Change: “Green the Capitol” withers in GOP House
posted at 12:15 pm on February 14, 2011 by Ed Morrissey
Under Nancy Pelosi’s leadership, the House attempted to “Green the Capitol” by changing its operations — and perhaps especially the food service — to reflect enviro-friendly behavior. The result? More cost, more waste, and ironically a higher use of power and emissions of greenhouse gases. Republicans put an end to the pretentious program almost immediately, to bipartisan relief:
But the GOP has succeeded in short order in one critically important venture: getting rid of the “compostable” cornstarch-based knives, forks and spoons that were a universally — and bipartisanly — hated feature of the House cafeteria operation.
The tableware, the color of mucus and as bendable as a pocket watch in a Salvador Dali painting (and thus unable to pierce any foodstuff firmer than the innards of Brie cheese), was the most visible manifestation of recently deposed House Speaker Nancy Pelosi‘s Green the Capitol initiative. That was her carbon-cutting effort to use the food-service and other House operations to fight global warming and a host of other perceived environmental, health and social ills. During the lunchtime rush, you could observe dozens of staffers struggling to stab lettuce leaves and poultry pieces with fork tines that appeared to be double-jointed as well as dull. …
It turns out that the composting program not only cost the House an estimated $475,000 a year (according to the House inspector general) but actually increased energy consumption in the form of “additional energy for the pulping process and the increased hauling distance to the composting facility,” according to a news release from Lungren.

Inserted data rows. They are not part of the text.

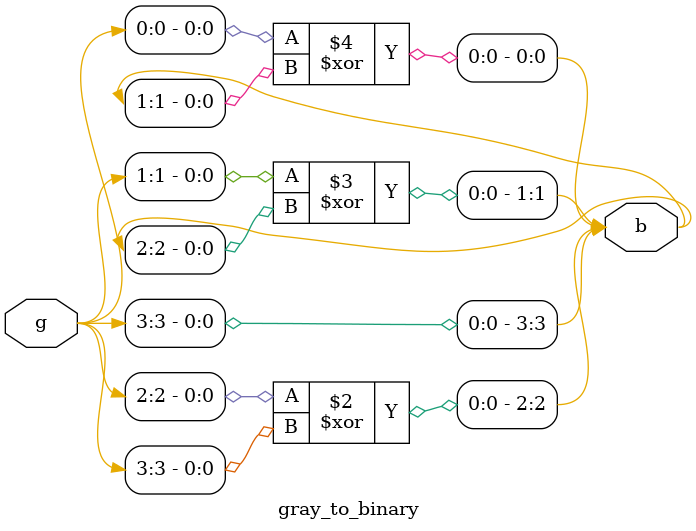
<source format=v>
module gray_to_binary(
	input [3:0]g,
	output reg [4:0]b
);

always @(*) begin 
	
	b[3] = g[3];
	b[2] = g[2] ^ b[3];
	b[1] = g[1] ^ b[2];
	b[0] = g[0] ^ b[1];

end 
endmodule 
</source>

As far as carbon emissions were concerned, Lungren concluded that the reduction was the “nominal … equivalent to removing one car from the road each year.” He plans to switch the House to an alternate waste-management system recommended by the Architect of the Capitol, in which dining-service trash would be incinerated and the heat energy captured.
“Composting releases methane,” said Lungren’s spokesman, Brian Kaveney, and methane gas, as even the most warming-conscious among us have to admit, traps atmospheric heat far more efficiently than carbon dioxide, the usual bugaboo of the climate-change crowd.
Along with the program, the “didactic” signage, according to Charlotte Allen in the Los Angeles Times, has also disappeared. Pelosi’s project installed all sorts of lecturing signs, assuring consumers at the cafeteria that the hamburger was “humanely raised,” and that eggs were “cage-free.” The menu also featured “turkey escubeche,” which left eaters wondering exactly what the cafeteria served — and the prices seemed to increase along with the syllables of the menu items.
Eating has returned now to its previous purpose of feeding people rather than lecturing them on tastes and energy policy, and costs have returned to normal as well. But the exercise did have its value. It showed that far from looking to deliver cheaper, cleaner, and more reliable energy resources, the “green” movement instead exists to lecture people not just on energy consumption but on a wide range of lifestyle choices. It is much more efficient at distributing condescension than actual energy, and hypocrisy over tangible results.